### [Exercise instructions]
If a line in the records below contains the word "Transcribe", return that line.

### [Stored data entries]
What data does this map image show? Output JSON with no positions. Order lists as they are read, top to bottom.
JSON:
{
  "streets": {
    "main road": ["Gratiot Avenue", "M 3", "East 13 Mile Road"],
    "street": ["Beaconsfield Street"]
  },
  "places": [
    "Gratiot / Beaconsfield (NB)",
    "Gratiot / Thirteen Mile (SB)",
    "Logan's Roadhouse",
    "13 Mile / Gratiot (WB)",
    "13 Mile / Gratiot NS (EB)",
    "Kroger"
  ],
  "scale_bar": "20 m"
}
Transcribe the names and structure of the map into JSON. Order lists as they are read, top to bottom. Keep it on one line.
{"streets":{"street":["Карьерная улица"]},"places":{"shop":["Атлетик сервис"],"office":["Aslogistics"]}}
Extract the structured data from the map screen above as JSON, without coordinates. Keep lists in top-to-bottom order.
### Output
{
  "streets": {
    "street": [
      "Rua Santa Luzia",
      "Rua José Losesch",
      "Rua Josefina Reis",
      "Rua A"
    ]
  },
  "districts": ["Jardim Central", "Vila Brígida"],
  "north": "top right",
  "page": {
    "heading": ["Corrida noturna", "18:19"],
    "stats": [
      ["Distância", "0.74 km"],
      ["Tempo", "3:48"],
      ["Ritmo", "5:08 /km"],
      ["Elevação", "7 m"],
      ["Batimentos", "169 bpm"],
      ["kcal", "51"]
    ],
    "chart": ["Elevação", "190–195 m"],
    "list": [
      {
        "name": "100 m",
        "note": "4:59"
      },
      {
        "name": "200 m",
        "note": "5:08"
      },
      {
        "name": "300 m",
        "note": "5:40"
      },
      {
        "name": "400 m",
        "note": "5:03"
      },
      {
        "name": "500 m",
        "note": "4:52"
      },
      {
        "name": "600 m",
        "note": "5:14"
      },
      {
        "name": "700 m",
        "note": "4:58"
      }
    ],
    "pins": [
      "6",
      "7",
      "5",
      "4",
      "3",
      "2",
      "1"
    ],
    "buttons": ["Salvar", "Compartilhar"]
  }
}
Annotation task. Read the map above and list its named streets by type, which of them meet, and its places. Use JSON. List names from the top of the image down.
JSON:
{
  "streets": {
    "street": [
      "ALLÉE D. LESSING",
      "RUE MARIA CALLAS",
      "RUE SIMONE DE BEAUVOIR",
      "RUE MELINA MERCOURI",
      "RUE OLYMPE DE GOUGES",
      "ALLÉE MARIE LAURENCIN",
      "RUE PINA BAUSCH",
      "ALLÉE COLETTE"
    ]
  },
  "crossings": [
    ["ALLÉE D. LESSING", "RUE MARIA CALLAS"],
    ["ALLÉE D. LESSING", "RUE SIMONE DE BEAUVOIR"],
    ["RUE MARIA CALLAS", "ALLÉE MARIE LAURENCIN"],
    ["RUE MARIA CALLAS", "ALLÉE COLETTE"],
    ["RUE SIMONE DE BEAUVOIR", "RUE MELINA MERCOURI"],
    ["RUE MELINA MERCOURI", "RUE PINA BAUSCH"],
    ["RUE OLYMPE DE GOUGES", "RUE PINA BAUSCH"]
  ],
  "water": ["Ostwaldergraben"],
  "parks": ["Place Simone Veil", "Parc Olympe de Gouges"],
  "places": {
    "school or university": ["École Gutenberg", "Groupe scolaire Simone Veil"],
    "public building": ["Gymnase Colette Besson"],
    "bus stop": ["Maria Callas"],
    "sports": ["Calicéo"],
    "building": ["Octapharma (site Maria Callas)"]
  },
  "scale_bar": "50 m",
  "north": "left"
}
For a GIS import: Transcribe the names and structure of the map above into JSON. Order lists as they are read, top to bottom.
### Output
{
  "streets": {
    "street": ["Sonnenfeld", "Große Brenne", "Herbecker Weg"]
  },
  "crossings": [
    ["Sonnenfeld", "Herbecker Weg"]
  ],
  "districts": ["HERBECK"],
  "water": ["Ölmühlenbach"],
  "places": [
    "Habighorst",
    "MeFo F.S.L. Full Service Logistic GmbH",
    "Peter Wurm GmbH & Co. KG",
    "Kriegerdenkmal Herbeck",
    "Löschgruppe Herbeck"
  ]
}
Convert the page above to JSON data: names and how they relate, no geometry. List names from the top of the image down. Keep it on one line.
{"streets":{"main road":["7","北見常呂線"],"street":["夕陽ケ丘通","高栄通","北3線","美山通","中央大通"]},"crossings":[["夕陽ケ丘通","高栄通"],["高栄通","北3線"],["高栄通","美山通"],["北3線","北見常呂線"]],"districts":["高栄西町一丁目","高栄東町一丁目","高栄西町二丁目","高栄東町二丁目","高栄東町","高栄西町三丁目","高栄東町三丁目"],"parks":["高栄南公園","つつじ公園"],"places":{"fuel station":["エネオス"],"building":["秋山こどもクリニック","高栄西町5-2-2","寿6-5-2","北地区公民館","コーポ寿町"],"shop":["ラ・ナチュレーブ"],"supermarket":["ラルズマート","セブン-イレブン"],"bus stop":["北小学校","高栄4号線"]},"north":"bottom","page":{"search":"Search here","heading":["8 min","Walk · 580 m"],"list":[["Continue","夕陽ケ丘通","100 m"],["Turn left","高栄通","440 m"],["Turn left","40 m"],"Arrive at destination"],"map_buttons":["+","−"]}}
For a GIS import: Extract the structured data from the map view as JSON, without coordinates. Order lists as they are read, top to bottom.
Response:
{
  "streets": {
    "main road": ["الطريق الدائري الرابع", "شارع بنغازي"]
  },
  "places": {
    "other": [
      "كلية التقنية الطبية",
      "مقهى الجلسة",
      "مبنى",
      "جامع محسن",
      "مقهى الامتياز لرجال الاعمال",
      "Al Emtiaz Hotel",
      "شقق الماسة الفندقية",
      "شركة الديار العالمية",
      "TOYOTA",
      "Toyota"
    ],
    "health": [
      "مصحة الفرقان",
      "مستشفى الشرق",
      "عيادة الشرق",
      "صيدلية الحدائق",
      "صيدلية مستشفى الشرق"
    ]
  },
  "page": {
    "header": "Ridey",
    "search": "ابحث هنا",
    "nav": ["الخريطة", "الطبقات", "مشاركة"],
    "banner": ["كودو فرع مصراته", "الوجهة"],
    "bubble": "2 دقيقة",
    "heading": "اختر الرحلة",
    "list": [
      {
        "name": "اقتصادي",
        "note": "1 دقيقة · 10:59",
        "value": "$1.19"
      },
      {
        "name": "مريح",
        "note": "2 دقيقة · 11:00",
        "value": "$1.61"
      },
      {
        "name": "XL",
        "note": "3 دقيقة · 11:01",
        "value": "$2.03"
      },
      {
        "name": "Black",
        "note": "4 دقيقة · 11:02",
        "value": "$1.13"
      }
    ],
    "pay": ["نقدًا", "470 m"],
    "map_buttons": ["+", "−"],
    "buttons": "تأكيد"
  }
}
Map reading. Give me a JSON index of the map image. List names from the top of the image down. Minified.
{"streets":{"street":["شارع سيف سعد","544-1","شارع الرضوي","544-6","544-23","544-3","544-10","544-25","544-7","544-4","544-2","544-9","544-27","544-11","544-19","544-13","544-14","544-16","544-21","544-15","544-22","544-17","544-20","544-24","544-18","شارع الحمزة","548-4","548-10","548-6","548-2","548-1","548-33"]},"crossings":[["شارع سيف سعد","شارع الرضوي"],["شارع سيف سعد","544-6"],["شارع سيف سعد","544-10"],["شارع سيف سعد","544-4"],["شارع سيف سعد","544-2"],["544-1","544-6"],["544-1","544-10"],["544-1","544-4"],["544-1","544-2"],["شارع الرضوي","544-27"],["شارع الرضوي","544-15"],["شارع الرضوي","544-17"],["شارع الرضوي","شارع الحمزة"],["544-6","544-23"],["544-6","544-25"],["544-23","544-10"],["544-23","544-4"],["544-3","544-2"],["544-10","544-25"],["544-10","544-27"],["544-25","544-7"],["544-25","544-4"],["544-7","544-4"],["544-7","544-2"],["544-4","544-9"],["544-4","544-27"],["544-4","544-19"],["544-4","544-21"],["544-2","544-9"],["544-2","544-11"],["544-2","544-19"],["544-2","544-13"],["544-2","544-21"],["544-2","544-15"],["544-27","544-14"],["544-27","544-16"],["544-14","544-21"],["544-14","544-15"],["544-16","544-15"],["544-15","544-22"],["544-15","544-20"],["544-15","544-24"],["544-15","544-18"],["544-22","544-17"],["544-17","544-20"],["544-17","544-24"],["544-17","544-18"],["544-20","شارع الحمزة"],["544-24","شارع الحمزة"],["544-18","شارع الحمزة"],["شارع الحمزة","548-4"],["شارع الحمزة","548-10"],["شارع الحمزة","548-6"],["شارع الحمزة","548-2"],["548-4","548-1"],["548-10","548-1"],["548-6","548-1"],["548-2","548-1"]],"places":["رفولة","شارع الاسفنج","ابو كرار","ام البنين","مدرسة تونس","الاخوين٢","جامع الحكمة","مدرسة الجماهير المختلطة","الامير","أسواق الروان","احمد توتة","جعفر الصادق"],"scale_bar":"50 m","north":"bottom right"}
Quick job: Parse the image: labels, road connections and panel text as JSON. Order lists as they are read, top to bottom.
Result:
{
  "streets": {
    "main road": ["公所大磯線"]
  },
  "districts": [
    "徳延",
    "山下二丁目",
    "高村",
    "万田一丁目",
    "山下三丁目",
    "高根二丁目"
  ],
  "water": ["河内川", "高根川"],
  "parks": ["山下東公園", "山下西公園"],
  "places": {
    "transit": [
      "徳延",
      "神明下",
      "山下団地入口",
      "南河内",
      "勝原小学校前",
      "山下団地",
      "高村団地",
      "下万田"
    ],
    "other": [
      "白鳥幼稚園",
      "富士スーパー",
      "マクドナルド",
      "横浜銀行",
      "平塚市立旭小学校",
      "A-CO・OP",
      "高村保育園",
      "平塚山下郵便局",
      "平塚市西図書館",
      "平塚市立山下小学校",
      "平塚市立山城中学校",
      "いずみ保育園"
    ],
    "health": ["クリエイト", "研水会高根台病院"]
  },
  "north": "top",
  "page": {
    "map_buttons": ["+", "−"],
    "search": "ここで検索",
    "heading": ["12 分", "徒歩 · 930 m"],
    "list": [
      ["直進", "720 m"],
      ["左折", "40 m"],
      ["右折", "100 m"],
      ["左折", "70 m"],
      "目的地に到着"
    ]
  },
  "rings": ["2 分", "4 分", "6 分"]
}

### [Exercise response]
Transcribe the names and structure of the map into JSON. Order lists as they are read, top to bottom. Keep it on one line.
For a GIS import: Transcribe the names and structure of the map above into JSON. Order lists as they are read, top to bottom.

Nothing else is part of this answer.